Today, the group is releasing its draft Open Science Cyber Risk Profile (OSCRP) and inviting comment from the research community. The OSCRP is designed to help principal investigators and their supporting information technology professionals assess cybersecurity risks related to open science projects. The draft document, along with information on how to comment, can be found at http://trustedci.github.io/OSCRP/.
Managing the security risks to scientific instruments, data and cyberinfrastructure is a priority for creating a trustworthy environment for science. Assessing, understanding and managing concerns of open science to explicitly capture risks to its integrity and availability, and sometimes also privacy issues, involves making judgments on the likelihood and consequences of risks. Deep experience in understanding cybersecurity and the science being supported is needed to achieve these goals.
The group invites comments on the document prior to final publication in early 2017. Longer-term, the document is intended to be a living, community document, being updated as open science computing evolves, and also as new approaches to security arise.
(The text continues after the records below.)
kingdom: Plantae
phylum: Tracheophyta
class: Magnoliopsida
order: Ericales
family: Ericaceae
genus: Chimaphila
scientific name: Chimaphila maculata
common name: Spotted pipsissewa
About the OSCRP Working Group
Organized by Sean Peisert and Michael Dopheide from ESnet, and Von Welch and Andrew Adams from the NSF Cybersecurity Center of Excellence, the working group consists of: RuthAnne Bevier (Caltech), Rich LeDuc (Northwestern), Pascal Meunier (HUBzero), Stephen Schwab (USC Information Sciences Institute) and Karen Stocks (Scripps Institution of Oceanography), Ilkay Altintas (San Diego Supercomputer Center), James Cuff (Harvard), Reagan Moore (iRods), and Warren Raquel (NCSA/UIUC). To follow the activities of the working group, please follow http://blog.trustedci.org/.
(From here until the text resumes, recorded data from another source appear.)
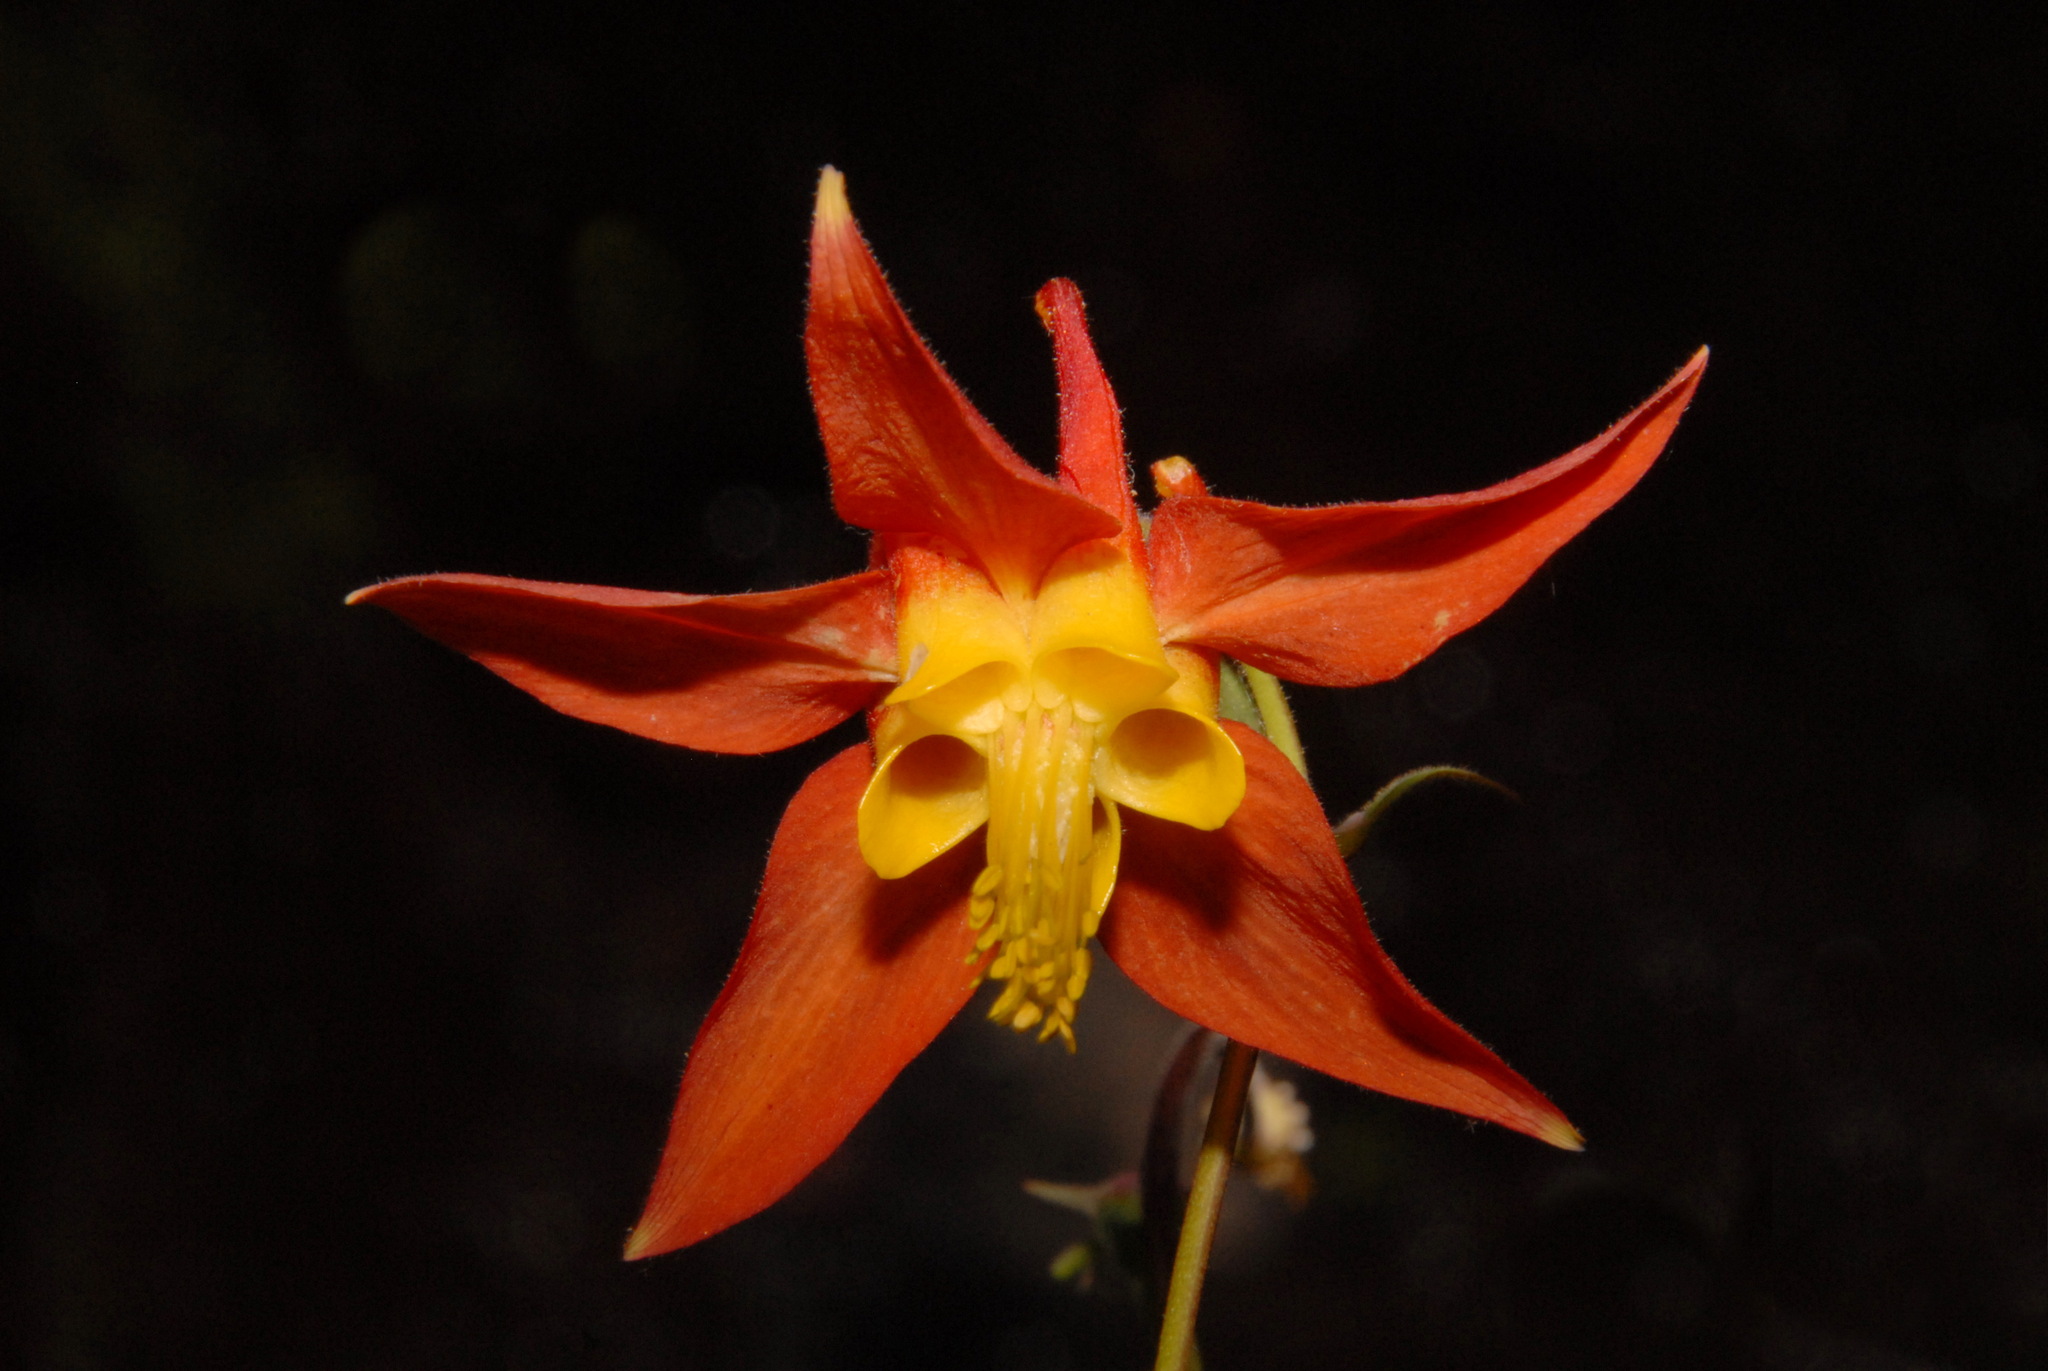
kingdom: Plantae
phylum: Tracheophyta
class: Magnoliopsida
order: Ranunculales
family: Ranunculaceae
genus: Aquilegia
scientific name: Aquilegia formosa
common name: Sitka columbine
The Center for Trustworthy Scientific Cyberinfrastructure (CTSC) is funded as the National Science Foundation’s Cybersecurity Center of Excellence. The mission of CTSC is to improve the cybersecurity of NSF science and engineering projects, allowing those projects to focus on their science endeavors. This mission is accomplished through one-on-one engagements with projects to address their specific challenges; education, outreach, and training to raise the state of security practice across the scientific enterprise; and leadership on bringing the best and most relevant cybersecurity research to bear on the NSF cyberinfrastructure research community.
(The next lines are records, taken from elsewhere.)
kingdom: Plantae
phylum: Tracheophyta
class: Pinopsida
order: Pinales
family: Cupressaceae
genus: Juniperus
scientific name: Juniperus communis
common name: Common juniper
The Energy Sciences Network (ESnet) is an international, high-performance, unclassified network built to support scientific research. Funded by the U.S. Department of Energy’s Office of Science (SC) and managed by Lawrence Berkeley National Laboratory, ESnet provides services to more than 40 DOE research sites, including the entire National Laboratory system, its supercomputing facilities, and its major scientific instruments. ESnet also connects to over 140 research and commercial networks, permitting DOE-funded scientists to collaborate productively with partners around the world.